Per frasi brevi, tese e
secche come solo certi rapporti costruiti su una mutua distruzione sanno
essere, Michaels, ricordando un'intimità feroce
cresciuta intorno ai litigi, rende conto dell'origine e consunzione di una
tipica coppia anni sessanta, basata sul “prima si va a letto” e dopo,
tardivamente, ci si osserva per accertarsi con chi si è stati precedentemente.

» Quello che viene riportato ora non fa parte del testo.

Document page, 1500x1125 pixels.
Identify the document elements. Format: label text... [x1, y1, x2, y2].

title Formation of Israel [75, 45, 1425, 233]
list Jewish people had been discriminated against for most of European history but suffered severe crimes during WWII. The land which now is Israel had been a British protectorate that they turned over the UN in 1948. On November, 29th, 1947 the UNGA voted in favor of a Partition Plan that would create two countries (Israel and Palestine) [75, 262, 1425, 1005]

Ogni discussione innesca la miccia dei malintesi e Sylvia conduce le danze, fa
smorfie, si piega come un'epilettica facendosi venire attacchi isterici fino al
pieno di acredine al culmine del quale chiede di essere adorata. Quando le
difese dell'angoletto in cui rifugiarsi per scrivere o leggere vengono
travolte, si può sempre cedere all'abbraccio distraente
della comunità newyorkese, purchè non si chieda
troppa partecipazione agli amici con cui ci si intrattiene. Allora ci vengono
incontro nomi e luoghi già consegnati ad una piccola mitologia: Mac Dougal Street, il bar San
Remo e il Café Wha?, i
molti club jazz e la poesia della conversazione corrente. E soprattutto i tanti
cinema, anche quelli pidocchiosi in cui ingannare la notte e ripassare la
lezione del cinema classico, abbandonando la solitudine delle strade per il
buio della sala: là, in coppia o soli, come il frequentatore di cinema di Walker Percy, piombati nel
completo anonimato, forse capiterà di incontrare momenti di grazia e occasioni
di redenzione, gratificati anche dal tedio di un Antonioni.